▶ **Task**
Will you write out all the entries below exactly?

Dataset entries:
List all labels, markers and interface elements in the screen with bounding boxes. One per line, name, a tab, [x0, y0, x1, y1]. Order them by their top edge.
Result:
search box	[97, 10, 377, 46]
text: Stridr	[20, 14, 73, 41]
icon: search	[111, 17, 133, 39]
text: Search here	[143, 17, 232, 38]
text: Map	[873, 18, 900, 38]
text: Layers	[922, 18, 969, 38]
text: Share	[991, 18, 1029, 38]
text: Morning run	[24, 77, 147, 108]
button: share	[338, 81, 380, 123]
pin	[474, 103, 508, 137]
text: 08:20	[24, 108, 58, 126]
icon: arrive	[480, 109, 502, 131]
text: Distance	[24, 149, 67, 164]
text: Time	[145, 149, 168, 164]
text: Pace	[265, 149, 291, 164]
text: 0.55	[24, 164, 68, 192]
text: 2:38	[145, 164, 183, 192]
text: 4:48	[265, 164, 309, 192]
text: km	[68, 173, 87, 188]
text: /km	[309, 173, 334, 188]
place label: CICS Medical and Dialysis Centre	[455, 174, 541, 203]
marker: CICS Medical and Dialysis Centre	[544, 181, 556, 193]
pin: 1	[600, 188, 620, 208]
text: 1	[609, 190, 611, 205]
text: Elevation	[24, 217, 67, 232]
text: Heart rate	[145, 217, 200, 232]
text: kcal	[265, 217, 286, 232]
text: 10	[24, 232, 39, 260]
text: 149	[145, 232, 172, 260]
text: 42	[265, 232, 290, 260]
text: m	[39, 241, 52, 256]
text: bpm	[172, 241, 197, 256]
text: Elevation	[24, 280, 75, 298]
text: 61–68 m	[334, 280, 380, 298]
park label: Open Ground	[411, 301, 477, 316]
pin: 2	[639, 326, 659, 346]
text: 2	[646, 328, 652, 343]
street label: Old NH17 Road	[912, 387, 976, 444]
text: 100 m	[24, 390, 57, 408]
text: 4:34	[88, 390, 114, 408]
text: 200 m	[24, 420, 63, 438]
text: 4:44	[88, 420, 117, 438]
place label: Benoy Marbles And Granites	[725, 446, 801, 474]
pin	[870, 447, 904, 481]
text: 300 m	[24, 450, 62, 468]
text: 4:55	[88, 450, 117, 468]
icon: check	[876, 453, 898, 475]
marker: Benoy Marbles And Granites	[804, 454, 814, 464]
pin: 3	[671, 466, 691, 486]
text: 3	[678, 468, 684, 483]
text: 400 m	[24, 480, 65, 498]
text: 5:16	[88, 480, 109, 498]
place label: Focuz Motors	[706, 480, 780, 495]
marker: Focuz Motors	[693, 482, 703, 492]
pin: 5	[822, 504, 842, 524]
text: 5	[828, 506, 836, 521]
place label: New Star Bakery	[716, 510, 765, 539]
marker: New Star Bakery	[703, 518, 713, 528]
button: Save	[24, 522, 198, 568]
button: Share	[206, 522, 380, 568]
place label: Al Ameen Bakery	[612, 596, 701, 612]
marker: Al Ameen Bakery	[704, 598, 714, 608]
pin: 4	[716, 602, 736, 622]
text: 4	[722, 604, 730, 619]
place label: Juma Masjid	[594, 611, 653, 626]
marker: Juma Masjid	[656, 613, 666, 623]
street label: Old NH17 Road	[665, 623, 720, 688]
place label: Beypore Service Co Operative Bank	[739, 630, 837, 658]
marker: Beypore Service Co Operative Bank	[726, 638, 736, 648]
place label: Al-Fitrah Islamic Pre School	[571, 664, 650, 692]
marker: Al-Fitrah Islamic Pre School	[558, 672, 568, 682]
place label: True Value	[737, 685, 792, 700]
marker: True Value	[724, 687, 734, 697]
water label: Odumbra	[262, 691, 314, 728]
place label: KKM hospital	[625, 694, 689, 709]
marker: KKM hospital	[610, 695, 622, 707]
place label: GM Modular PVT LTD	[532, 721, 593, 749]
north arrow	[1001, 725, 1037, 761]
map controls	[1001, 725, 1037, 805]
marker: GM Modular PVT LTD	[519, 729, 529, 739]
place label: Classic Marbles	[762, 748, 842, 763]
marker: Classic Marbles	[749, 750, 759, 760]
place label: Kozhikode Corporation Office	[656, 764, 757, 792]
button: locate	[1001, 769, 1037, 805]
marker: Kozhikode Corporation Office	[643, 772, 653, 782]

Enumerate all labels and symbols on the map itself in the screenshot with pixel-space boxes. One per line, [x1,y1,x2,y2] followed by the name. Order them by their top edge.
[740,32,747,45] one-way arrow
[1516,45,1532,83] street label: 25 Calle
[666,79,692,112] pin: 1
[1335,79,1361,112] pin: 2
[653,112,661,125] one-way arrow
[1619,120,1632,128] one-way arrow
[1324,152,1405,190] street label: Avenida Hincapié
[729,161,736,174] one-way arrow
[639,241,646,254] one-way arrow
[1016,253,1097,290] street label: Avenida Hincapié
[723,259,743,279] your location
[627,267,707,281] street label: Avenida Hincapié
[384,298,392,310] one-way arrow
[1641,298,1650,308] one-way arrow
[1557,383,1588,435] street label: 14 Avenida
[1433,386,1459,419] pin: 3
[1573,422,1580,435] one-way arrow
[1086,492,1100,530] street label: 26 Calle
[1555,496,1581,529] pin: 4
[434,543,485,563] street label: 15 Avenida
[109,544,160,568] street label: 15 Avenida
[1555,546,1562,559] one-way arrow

▶ **Output**
List all labels, markers and interface elements in the screen with bounding boxes. One per line, name, a tab, [x0, y0, x1, y1]. Order them by their top edge.
Result:
search box	[97, 10, 377, 46]
text: Stridr	[20, 14, 73, 41]
icon: search	[111, 17, 133, 39]
text: Search here	[143, 17, 232, 38]
text: Map	[873, 18, 900, 38]
text: Layers	[922, 18, 969, 38]
text: Share	[991, 18, 1029, 38]
text: Morning run	[24, 77, 147, 108]
button: share	[338, 81, 380, 123]
pin	[474, 103, 508, 137]
text: 08:20	[24, 108, 58, 126]
icon: arrive	[480, 109, 502, 131]
text: Distance	[24, 149, 67, 164]
text: Time	[145, 149, 168, 164]
text: Pace	[265, 149, 291, 164]
text: 0.55	[24, 164, 68, 192]
text: 2:38	[145, 164, 183, 192]
text: 4:48	[265, 164, 309, 192]
text: km	[68, 173, 87, 188]
text: /km	[309, 173, 334, 188]
place label: CICS Medical and Dialysis Centre	[455, 174, 541, 203]
marker: CICS Medical and Dialysis Centre	[544, 181, 556, 193]
pin: 1	[600, 188, 620, 208]
text: 1	[609, 190, 611, 205]
text: Elevation	[24, 217, 67, 232]
text: Heart rate	[145, 217, 200, 232]
text: kcal	[265, 217, 286, 232]
text: 10	[24, 232, 39, 260]
text: 149	[145, 232, 172, 260]
text: 42	[265, 232, 290, 260]
text: m	[39, 241, 52, 256]
text: bpm	[172, 241, 197, 256]
text: Elevation	[24, 280, 75, 298]
text: 61–68 m	[334, 280, 380, 298]
park label: Open Ground	[411, 301, 477, 316]
pin: 2	[639, 326, 659, 346]
text: 2	[646, 328, 652, 343]
street label: Old NH17 Road	[912, 387, 976, 444]
text: 100 m	[24, 390, 57, 408]
text: 4:34	[88, 390, 114, 408]
text: 200 m	[24, 420, 63, 438]
text: 4:44	[88, 420, 117, 438]
place label: Benoy Marbles And Granites	[725, 446, 801, 474]
pin	[870, 447, 904, 481]
text: 300 m	[24, 450, 62, 468]
text: 4:55	[88, 450, 117, 468]
icon: check	[876, 453, 898, 475]
marker: Benoy Marbles And Granites	[804, 454, 814, 464]
pin: 3	[671, 466, 691, 486]
text: 3	[678, 468, 684, 483]
text: 400 m	[24, 480, 65, 498]
text: 5:16	[88, 480, 109, 498]
place label: Focuz Motors	[706, 480, 780, 495]
marker: Focuz Motors	[693, 482, 703, 492]
pin: 5	[822, 504, 842, 524]
text: 5	[828, 506, 836, 521]
place label: New Star Bakery	[716, 510, 765, 539]
marker: New Star Bakery	[703, 518, 713, 528]
button: Save	[24, 522, 198, 568]
button: Share	[206, 522, 380, 568]
place label: Al Ameen Bakery	[612, 596, 701, 612]
marker: Al Ameen Bakery	[704, 598, 714, 608]
pin: 4	[716, 602, 736, 622]
text: 4	[722, 604, 730, 619]
place label: Juma Masjid	[594, 611, 653, 626]
marker: Juma Masjid	[656, 613, 666, 623]
street label: Old NH17 Road	[665, 623, 720, 688]
place label: Beypore Service Co Operative Bank	[739, 630, 837, 658]
marker: Beypore Service Co Operative Bank	[726, 638, 736, 648]
place label: Al-Fitrah Islamic Pre School	[571, 664, 650, 692]
marker: Al-Fitrah Islamic Pre School	[558, 672, 568, 682]
place label: True Value	[737, 685, 792, 700]
marker: True Value	[724, 687, 734, 697]
water label: Odumbra	[262, 691, 314, 728]
place label: KKM hospital	[625, 694, 689, 709]
marker: KKM hospital	[610, 695, 622, 707]
place label: GM Modular PVT LTD	[532, 721, 593, 749]
north arrow	[1001, 725, 1037, 761]
map controls	[1001, 725, 1037, 805]
marker: GM Modular PVT LTD	[519, 729, 529, 739]
place label: Classic Marbles	[762, 748, 842, 763]
marker: Classic Marbles	[749, 750, 759, 760]
place label: Kozhikode Corporation Office	[656, 764, 757, 792]
button: locate	[1001, 769, 1037, 805]
marker: Kozhikode Corporation Office	[643, 772, 653, 782]

Enumerate all labels and symbols on the map itself in the screenshot with pixel-space boxes. One per line, [x1,y1,x2,y2] followed by the name. Order them by their top edge.
[740,32,747,45] one-way arrow
[1516,45,1532,83] street label: 25 Calle
[666,79,692,112] pin: 1
[1335,79,1361,112] pin: 2
[653,112,661,125] one-way arrow
[1619,120,1632,128] one-way arrow
[1324,152,1405,190] street label: Avenida Hincapié
[729,161,736,174] one-way arrow
[639,241,646,254] one-way arrow
[1016,253,1097,290] street label: Avenida Hincapié
[723,259,743,279] your location
[627,267,707,281] street label: Avenida Hincapié
[384,298,392,310] one-way arrow
[1641,298,1650,308] one-way arrow
[1557,383,1588,435] street label: 14 Avenida
[1433,386,1459,419] pin: 3
[1573,422,1580,435] one-way arrow
[1086,492,1100,530] street label: 26 Calle
[1555,496,1581,529] pin: 4
[434,543,485,563] street label: 15 Avenida
[109,544,160,568] street label: 15 Avenida
[1555,546,1562,559] one-way arrow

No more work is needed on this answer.